* Data under study

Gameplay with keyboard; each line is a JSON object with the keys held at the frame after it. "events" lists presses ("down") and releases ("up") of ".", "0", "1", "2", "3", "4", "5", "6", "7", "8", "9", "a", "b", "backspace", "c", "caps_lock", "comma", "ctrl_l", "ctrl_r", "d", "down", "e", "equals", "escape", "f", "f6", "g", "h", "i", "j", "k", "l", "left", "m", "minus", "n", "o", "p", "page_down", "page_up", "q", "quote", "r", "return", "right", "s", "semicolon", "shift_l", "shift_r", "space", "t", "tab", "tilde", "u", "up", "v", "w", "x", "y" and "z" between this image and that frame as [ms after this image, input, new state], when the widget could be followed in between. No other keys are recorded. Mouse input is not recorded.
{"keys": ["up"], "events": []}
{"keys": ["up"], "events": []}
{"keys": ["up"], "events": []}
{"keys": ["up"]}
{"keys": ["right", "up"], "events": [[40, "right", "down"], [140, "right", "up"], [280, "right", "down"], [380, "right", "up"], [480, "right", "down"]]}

* Exercise aim
What you return should match every line above exactly.

* Solution to the exercise
Gameplay with keyboard; each line is a JSON object with the keys held at the frame after it. "events" lists presses ("down") and releases ("up") of ".", "0", "1", "2", "3", "4", "5", "6", "7", "8", "9", "a", "b", "backspace", "c", "caps_lock", "comma", "ctrl_l", "ctrl_r", "d", "down", "e", "equals", "escape", "f", "f6", "g", "h", "i", "j", "k", "l", "left", "m", "minus", "n", "o", "p", "page_down", "page_up", "q", "quote", "r", "return", "right", "s", "semicolon", "shift_l", "shift_r", "space", "t", "tab", "tilde", "u", "up", "v", "w", "x", "y" and "z" between this image and that frame as [ms after this image, input, new state], when the widget could be followed in between. No other keys are recorded. Mouse input is not recorded.
{"keys": ["up"], "events": []}
{"keys": ["up"], "events": []}
{"keys": ["up"], "events": []}
{"keys": ["up"]}
{"keys": ["right", "up"], "events": [[40, "right", "down"], [140, "right", "up"], [280, "right", "down"], [380, "right", "up"], [480, "right", "down"]]}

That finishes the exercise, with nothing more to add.